A striking appearance out of the American past that was, for a time, a YouTube favourite, is the eight-minute routine by a Yiddish comic – decked out in boater and bow tie – going by the name of Shepsil Kanarek. Playing on the Old World-New World divide in America, the routine recounts, largely but not entirely in Yiddish, the efforts of a cantorial hopeful to impress synagogue committees made up of presidents, treasurers and their wives. The highlight of the piece is Kanarek’s habit, when sensing that his voice might give out, of producing a raw egg from his jacket, piercing its end and drinking it down like a Jewish Popeye before embarking on further ostentatious yashmi’enus.

Kanarek seems to have landed from another planet, his Yiddish humour (“In Poughkeepsie iz geven azoi gepakt…) as lost as the Yiddish vaudeville from which he draws his stand-up style.
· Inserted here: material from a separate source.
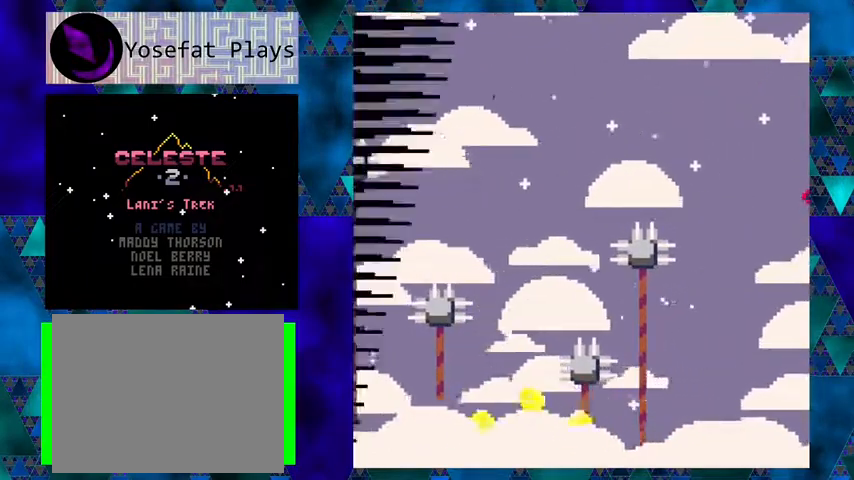
{"buttons": [], "left_stick": "center", "events": []}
Even more startling is the recent appearance on YouTube of the 21-second footage titled Anne Frank: The Only Existing Film Images, posted by Anne Frank House in Amsterdam. What would have once remained in the domain of a few researchers and documentary filmmakers at a fee has received, as of this past week, nearly 2-1/2 million visits. There, on a staid Amsterdam street, the camera captures a newly married couple as they descend a set of stairs, while in the background Anne Frank appears as a bystander on a second-floor balcony.

Anne’s iconic status has had a long run, beginning as early as 1952 when the American edition of her diary was published, and buttressed three years later by a successful Broadway play based on the diary. The international success of the diary, its teachability and its appeal to young readers have made it one of the key texts by which we encounter the history of the war.
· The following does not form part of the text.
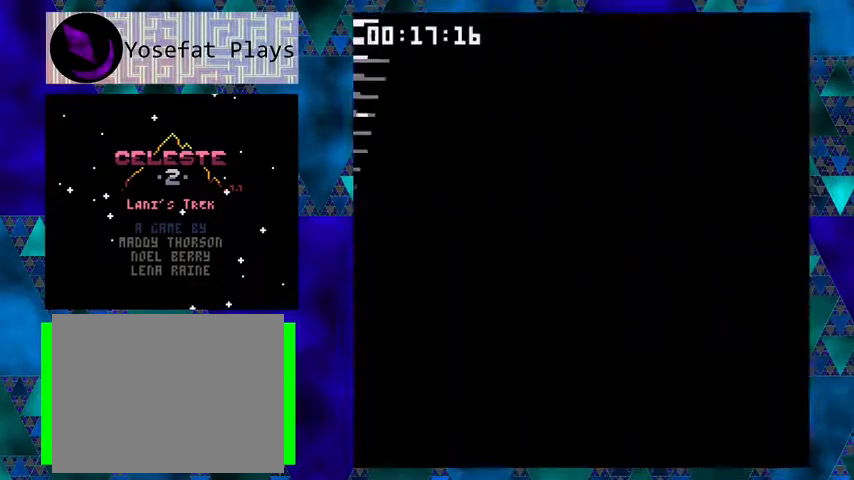
{"buttons": ["B"], "left_stick": "center", "events": [[433, "B", "down"]]}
Anne’s face, in numerous photographs that survived the war and entered the public realm, is known like that of no other victim. These pictures compete with a series of iconic images that were equally or better-known in the postwar years, appearing routinely on book covers and in Holocaust-related documentaries. The three that come to mind most readily are: a still taken from Soviet footage of children at Auschwitz shortly after their liberation; an image of a young boy in a cap and knee socks, hands raised before German guns; and a close-up of a religious Jew, prayer shawl about his shoulders, the laughing faces of German army men behind him.

One wonders if the newly revealed footage of Anne Frank will further her role as a paradigmatic victim of Nazi violence – as the face that documentarists and book designers turn to when they need an image evocative of the war, yet one that is not too disturbing.
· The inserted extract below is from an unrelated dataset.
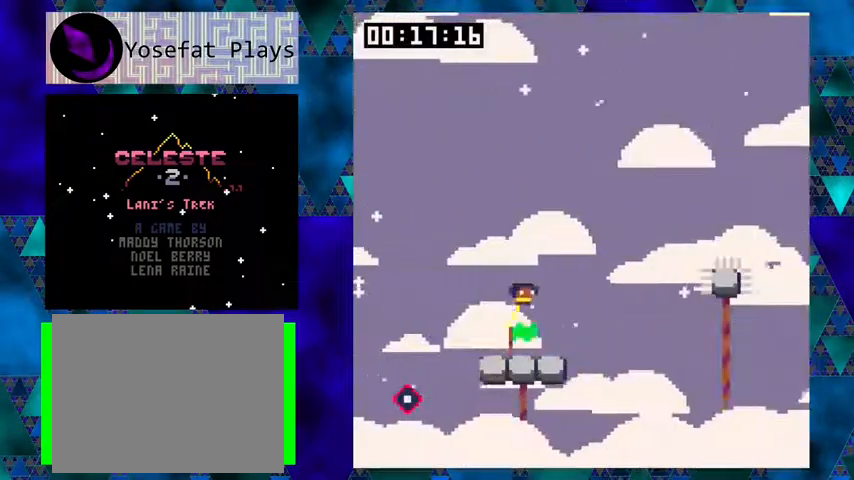
{"buttons": ["B", "Y", "DPAD_RIGHT"], "left_stick": "center", "events": [[67, "B", "up"], [67, "DPAD_RIGHT", "down"], [133, "Y", "down"], [500, "B", "down"]]}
These concerns are at the heart of Philip Roth’s 1979 novel The Ghost Writer, which is about America in the middle ’50s. Set in 1956, it captures the moment when the diary was on Broadway, as well as the beginning of an Americanization, some would say the sanitization of the Anne Frank story, making it more appealing to non-Jews and more palatable to Jews in a postwar era when the Cold War, not the Holocaust, was the geopolitical story of the day.

Roth is merciless in his criticism of the Broadway play’s need to highlight Anne’s upbeat humanism, deriving its message from one line from the diary: “I still believe that people are really good at heart,” while avoiding Anne’s recognition of her own identity: “It might even be our religion from which the world and all peoples learn good… We can never become just Netherlanders… we will always remain Jews…”

The ingenious turn in The Ghost Writer, alongside Roth’s critique of the diary’s reception, is his imagining the possibility of Anne alive, after the war, a young woman with writerly ambitions. Proof of the latter is central to Anne s own sense of herself in the diary, where she wrote in May1944 that her “greatest wish is to become a journalist someday and later on a famous writer.”

Roth gives Anne her due, mining the diary for its writerly sophistication, its imaginative power and its particularity. The Ghost Writer has the effect of dispelling aspects of the legendary Anne – the smiling, girlish face, happy in the world – which contribute to a forgetting of her final days at Auschwitz and Bergen-Belsen. Each viewer of the prewar footage of her will contend with the impact of Anne’s reappearance, momentary, endlessly repeatable, on YouTube.

Norman Ravvin’s essays on Holocaust literature are collected in A House of Words: Jewish Writing, Identity and Memory. He is chair of the Concordia Institute for Canadian Jewish Studies.